Mengenai pelaksanaan pembangunan gedung baru Polda Riau yang tidak selesai dan telah diberikan perpanjangan waktu selama 50 hari, dia menjelaskan, semesti proyek senilai Rp161 milar harus selesai. Jika tidak rampung, maka dibayaran pekerjaan tersebut berdasarkan progres sudah dicapai dalam masa perpanjangan itu. "Semestinya proyek itu harus selesai. Kalau belum selesai dibayar sebesar progres lima puluh hari tadi," paparnya.
Ditambahkan Sugeng, jika proyek tersebut tidak selesai maka sesuai Peraturan Presiden (Perpres) Nomor 172 Tahun 2014 tentang perubahan ketiga atas Perpes Nomor 54 Tahun 2010 Tentang Pengadaan Barang/Jasa Pemerintah. Kontraktor diberikan sanksi penalti denda dan saksi lainnya berupa pemutusan kontrak kerja. "Terus dikenakan black list (daftar hitam, red) perusahaannya," jelas Sugeng.
Atas kondisi ini, kata dia, harus diselidiki permasalahannya untuk memastiakan apakah ada surat menyurat yang jelas. Karena diduga bisa merugikan keuangan negera. "Kalau Polda hanya pengguna. Inspektorat, BPK, BPKP berhak masuk, tidak berarti di (bangunan) Polda, sudah aman di situ," tegasnya.

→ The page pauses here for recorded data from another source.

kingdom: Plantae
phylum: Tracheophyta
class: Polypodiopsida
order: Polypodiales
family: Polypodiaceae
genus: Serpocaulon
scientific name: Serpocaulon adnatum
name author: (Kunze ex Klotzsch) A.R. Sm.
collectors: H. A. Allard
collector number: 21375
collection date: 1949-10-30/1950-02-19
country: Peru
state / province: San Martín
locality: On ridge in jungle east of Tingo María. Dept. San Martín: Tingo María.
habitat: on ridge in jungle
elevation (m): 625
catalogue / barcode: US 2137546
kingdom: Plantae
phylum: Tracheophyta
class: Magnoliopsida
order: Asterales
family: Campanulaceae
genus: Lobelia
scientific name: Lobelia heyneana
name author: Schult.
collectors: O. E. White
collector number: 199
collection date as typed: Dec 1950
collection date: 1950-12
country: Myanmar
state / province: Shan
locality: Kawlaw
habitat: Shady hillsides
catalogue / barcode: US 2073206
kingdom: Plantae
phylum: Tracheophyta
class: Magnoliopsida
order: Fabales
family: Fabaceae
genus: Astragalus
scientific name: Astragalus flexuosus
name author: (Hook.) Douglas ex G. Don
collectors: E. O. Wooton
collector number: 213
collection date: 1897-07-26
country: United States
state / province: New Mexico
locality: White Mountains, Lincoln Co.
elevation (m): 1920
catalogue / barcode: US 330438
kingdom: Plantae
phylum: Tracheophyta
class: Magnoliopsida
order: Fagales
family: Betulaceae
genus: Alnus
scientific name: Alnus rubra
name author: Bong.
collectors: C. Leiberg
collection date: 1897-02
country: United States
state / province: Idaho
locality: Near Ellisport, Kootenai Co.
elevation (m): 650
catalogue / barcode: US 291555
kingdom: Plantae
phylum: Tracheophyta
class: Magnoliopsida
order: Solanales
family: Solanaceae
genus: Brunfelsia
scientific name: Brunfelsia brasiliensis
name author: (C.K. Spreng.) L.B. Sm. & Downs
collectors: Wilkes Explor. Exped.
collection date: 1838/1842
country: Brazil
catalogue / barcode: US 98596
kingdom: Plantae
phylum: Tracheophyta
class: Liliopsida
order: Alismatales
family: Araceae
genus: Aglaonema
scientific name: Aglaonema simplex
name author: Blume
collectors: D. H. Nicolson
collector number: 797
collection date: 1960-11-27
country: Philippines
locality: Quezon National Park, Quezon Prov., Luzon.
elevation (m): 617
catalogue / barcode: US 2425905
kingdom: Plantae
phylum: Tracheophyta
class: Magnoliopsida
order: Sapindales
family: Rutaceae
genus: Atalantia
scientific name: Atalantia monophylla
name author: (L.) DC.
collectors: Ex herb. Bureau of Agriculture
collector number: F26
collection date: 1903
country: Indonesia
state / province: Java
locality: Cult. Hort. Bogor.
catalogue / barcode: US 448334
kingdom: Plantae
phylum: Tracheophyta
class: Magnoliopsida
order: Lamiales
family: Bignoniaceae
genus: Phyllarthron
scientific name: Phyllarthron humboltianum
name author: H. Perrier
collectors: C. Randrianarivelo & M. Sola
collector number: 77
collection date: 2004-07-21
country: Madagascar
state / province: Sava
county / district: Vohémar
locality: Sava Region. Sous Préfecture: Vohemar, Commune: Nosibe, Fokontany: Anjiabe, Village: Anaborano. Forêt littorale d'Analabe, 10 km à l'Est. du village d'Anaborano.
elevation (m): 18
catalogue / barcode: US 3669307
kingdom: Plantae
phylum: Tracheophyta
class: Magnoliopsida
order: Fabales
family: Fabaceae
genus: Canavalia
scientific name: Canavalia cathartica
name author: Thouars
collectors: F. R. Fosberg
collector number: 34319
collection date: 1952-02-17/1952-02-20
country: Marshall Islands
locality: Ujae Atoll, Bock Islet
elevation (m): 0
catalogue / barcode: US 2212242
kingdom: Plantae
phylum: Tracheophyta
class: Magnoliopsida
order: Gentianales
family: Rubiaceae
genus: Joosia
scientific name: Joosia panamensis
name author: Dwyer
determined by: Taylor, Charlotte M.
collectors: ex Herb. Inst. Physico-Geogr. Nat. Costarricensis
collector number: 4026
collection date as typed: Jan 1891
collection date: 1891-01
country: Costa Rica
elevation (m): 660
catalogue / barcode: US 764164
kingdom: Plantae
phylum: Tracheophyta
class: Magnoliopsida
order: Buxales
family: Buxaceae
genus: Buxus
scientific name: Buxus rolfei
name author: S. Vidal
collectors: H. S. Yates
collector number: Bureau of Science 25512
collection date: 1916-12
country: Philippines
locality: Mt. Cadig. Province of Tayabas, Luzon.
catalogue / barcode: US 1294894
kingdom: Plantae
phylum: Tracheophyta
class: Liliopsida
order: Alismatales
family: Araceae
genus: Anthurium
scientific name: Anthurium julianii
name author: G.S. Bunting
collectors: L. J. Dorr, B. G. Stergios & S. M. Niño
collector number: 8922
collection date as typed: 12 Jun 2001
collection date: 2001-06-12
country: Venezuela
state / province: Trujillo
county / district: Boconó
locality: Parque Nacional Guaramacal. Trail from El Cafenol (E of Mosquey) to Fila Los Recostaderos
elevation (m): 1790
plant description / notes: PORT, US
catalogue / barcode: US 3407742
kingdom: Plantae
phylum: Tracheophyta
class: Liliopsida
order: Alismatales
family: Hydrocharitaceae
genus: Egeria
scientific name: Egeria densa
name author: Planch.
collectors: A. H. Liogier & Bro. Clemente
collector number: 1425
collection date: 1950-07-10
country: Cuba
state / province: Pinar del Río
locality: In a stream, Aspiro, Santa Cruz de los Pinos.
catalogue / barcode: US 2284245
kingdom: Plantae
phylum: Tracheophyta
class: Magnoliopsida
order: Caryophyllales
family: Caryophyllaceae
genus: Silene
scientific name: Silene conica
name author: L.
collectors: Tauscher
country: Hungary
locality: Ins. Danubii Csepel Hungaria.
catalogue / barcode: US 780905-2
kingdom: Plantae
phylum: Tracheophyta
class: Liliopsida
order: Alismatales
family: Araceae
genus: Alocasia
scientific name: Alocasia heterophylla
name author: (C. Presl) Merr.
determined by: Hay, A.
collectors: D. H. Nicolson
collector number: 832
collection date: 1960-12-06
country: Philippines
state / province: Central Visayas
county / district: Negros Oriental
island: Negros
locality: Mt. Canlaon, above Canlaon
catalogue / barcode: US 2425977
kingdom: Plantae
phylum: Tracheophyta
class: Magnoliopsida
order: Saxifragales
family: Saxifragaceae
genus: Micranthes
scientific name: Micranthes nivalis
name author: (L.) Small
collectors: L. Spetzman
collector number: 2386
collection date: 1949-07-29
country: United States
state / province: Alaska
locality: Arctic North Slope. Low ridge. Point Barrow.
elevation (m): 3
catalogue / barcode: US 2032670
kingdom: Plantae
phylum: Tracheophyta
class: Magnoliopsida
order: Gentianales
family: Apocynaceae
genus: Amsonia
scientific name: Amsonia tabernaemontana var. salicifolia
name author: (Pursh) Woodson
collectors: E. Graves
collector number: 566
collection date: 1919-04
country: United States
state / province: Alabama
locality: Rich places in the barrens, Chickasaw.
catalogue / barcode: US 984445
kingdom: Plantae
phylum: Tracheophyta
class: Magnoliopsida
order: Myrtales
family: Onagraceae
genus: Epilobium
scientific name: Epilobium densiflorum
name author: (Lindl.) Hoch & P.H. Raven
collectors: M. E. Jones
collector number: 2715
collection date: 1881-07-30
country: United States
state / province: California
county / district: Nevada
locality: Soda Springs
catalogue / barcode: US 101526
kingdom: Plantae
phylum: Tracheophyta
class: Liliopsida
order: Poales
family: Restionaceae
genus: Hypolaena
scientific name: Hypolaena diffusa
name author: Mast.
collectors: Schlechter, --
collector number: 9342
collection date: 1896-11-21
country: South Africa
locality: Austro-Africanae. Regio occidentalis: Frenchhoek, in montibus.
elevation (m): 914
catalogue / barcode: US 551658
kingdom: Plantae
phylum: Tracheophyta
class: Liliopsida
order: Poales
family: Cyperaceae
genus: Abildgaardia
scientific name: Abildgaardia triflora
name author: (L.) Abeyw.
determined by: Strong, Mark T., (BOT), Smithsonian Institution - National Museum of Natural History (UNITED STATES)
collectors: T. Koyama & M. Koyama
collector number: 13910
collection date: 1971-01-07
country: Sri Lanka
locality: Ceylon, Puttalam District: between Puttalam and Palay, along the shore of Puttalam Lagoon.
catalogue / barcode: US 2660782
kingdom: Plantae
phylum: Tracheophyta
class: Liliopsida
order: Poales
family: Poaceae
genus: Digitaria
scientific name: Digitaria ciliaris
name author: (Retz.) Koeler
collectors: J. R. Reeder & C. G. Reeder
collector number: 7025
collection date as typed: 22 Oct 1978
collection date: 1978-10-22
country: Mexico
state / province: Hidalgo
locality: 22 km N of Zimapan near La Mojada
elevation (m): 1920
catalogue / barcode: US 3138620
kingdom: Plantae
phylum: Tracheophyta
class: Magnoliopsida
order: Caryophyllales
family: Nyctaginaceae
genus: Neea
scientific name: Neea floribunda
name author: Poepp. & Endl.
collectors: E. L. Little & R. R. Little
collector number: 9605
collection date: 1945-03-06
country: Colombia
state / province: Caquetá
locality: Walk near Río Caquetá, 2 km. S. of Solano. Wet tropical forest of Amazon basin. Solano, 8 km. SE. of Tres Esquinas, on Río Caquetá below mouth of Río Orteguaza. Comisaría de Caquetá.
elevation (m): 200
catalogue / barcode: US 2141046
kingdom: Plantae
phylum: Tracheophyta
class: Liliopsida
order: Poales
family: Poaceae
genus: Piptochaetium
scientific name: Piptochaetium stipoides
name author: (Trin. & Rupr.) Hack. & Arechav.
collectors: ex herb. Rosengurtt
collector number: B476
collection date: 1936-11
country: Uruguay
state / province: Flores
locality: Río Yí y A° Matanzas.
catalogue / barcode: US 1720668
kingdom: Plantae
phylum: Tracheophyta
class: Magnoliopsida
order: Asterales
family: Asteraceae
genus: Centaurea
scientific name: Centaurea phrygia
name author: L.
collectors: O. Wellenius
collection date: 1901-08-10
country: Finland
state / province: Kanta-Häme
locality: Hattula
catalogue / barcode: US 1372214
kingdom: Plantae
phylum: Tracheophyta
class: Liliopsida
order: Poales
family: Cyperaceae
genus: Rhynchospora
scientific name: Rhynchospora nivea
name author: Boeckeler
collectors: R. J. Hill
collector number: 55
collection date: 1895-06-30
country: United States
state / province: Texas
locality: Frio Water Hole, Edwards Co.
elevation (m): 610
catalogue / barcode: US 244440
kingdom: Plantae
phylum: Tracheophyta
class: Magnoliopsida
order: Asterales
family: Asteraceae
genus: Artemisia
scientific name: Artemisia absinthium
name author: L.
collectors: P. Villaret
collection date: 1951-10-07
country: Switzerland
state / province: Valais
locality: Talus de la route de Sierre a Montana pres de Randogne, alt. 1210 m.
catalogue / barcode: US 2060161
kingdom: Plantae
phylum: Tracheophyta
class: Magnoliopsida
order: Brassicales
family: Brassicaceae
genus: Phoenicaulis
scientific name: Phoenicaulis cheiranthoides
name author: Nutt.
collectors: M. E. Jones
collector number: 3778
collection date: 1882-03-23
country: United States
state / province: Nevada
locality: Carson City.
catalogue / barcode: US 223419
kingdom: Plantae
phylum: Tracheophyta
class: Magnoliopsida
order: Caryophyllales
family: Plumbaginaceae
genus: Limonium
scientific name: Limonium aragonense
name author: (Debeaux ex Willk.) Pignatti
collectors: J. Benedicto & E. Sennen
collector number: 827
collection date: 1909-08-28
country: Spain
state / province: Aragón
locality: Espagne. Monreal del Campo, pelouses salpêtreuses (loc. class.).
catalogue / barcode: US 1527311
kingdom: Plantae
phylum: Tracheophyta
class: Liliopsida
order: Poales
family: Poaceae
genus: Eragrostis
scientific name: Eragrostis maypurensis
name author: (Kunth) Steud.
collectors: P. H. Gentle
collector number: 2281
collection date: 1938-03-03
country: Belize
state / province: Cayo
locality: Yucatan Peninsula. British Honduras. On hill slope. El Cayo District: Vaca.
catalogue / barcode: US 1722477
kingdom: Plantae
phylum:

Lebih lanjut disampaikannya, jika pelaksanaannya sudah dilakukan sesuai mekainisme yang ada. Namun, proyek tersebut belum selesai maa dapat diajukan kembali pembangunannya pada anggaran tahun 2019. "Jadi jelas mekanisme, tidak sesuka hati. Ini namanya tidak ada aturan," pungkas Sugeng.